Justin McCurry reports for us from Tokyo on the women of Japan suffering isolation and despair amid Covid job losses:
By the end of the year, more than 80,000 people in Japan had been laid off as a result of the pandemic, almost half of them employed in casual work.
Business closures hit women particularly hard. Although the number of women in the workforce has risen sharply in recent years, many work in dining, entertainment, retail, hospitality and other low-paid, non-regular jobs that now comprise about 40% of Japan’s labour market.

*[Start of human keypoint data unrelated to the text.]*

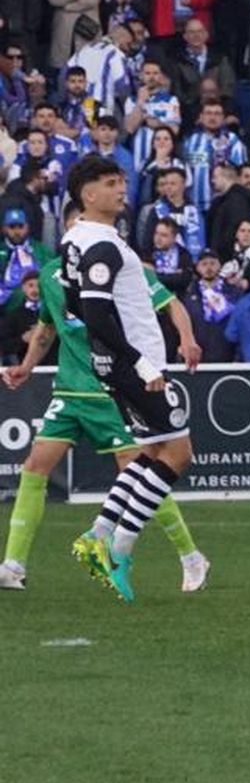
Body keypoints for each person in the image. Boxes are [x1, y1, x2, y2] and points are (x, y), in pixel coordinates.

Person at [0, 202, 208, 593]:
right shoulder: (50, 275)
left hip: (110, 387)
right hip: (69, 388)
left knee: (143, 464)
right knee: (35, 465)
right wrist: (26, 368)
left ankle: (189, 556)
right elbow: (47, 328)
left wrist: (186, 338)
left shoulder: (117, 266)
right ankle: (13, 565)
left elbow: (170, 303)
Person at [56, 157, 196, 603]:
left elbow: (75, 305)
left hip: (119, 364)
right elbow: (94, 313)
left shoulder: (75, 240)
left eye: (121, 181)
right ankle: (119, 548)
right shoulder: (103, 245)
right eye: (110, 183)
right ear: (87, 195)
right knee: (177, 453)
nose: (122, 189)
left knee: (152, 450)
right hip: (136, 364)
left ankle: (98, 532)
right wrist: (138, 361)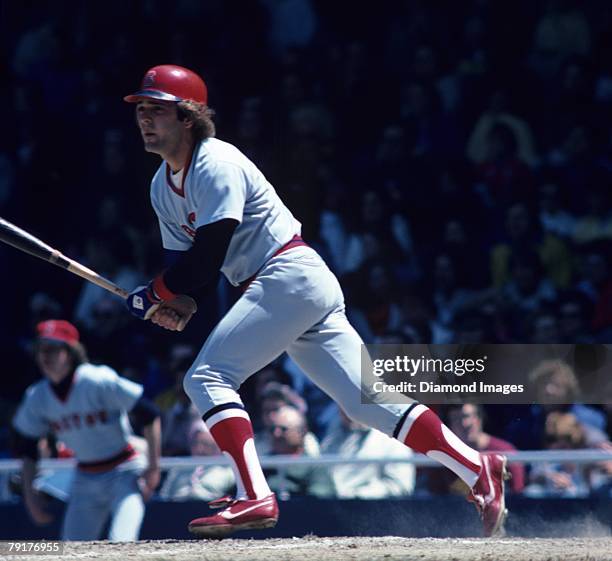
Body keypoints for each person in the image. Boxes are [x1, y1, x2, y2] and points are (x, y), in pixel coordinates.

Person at [122, 64, 508, 538]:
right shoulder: (162, 185)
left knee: (206, 378)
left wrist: (157, 293)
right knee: (365, 401)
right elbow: (186, 270)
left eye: (156, 109)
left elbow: (205, 257)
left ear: (188, 116)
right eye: (141, 109)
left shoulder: (215, 161)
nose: (144, 118)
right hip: (286, 284)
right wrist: (179, 303)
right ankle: (477, 468)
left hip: (286, 274)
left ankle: (254, 495)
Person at [11, 320, 162, 541]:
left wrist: (153, 467)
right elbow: (27, 446)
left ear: (70, 352)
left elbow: (150, 413)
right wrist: (30, 497)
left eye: (53, 349)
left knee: (123, 544)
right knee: (71, 551)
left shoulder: (96, 378)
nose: (45, 356)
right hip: (85, 476)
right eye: (40, 349)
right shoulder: (37, 396)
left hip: (125, 470)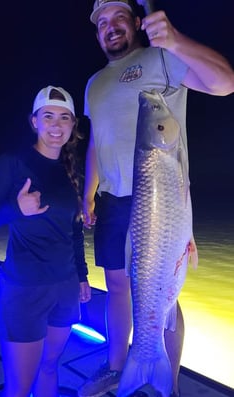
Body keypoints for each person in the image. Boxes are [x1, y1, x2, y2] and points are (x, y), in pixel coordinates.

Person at [78, 1, 234, 397]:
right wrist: (89, 194)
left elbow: (224, 82)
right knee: (117, 288)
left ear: (135, 21)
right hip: (113, 202)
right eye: (102, 23)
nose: (110, 28)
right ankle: (118, 369)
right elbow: (98, 139)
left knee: (164, 291)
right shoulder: (94, 83)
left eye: (118, 18)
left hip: (159, 201)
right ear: (97, 34)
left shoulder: (163, 56)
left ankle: (169, 380)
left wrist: (177, 39)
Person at [0, 85, 91, 397]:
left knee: (49, 367)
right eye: (48, 116)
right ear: (34, 121)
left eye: (64, 118)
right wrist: (15, 209)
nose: (56, 125)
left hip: (66, 287)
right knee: (18, 388)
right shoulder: (14, 163)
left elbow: (73, 229)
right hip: (25, 290)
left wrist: (82, 275)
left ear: (73, 125)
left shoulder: (70, 170)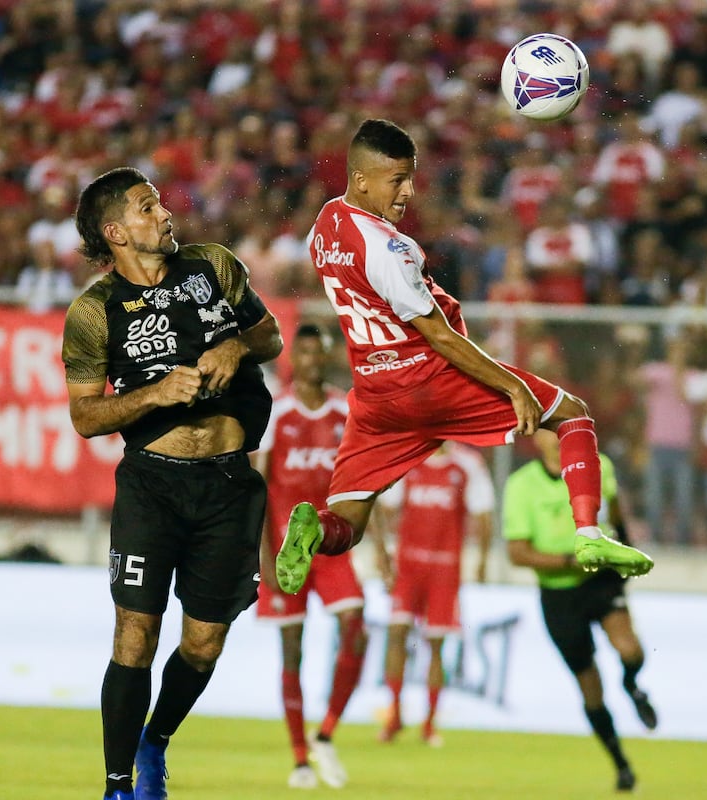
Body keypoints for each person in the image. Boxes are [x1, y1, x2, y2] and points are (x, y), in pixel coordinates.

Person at [274, 118, 652, 597]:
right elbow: (441, 337)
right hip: (430, 382)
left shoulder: (325, 224)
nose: (408, 191)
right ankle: (589, 535)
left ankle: (313, 530)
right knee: (574, 416)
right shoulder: (389, 249)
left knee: (348, 521)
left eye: (410, 177)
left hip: (375, 397)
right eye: (396, 180)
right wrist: (512, 386)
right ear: (361, 178)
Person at [62, 166, 283, 800]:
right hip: (152, 486)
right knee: (135, 632)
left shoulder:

“Women are overrepresented in non-regular employment, where there is little job security, and after the schools were closed families had to scramble to secure childcare, which usually meant working mothers staying home,” said Machiko Osawa, an economics professor at Japan Women’s University in Tokyo.
About 60% of single-parent households reported worsening living circumstances in a November survey by the Japan Institute for Labour Policy and Training, with more than a third saying they could not afford to buy enough food.
Mounting job losses fuelled demand for food banks, prompting the government to release stockpiled rice to charities for the first time last month, while utilities have reported a surge in requests for deferments to bill payments.
“Many of them have lost their jobs and are struggling to provide for their children and pay their rent,” said Chieko Akaishi, head of the nonprofit Single Mothers Forum, whose organisation sends food parcels to more than 2,000 low-income households every month.
“This has been going on for a year now, and it’s taking a huge toll. I’ve heard the words, ‘I’m tired’, and ‘I can’t go on,’ so many times. It’s become a matter of survival.”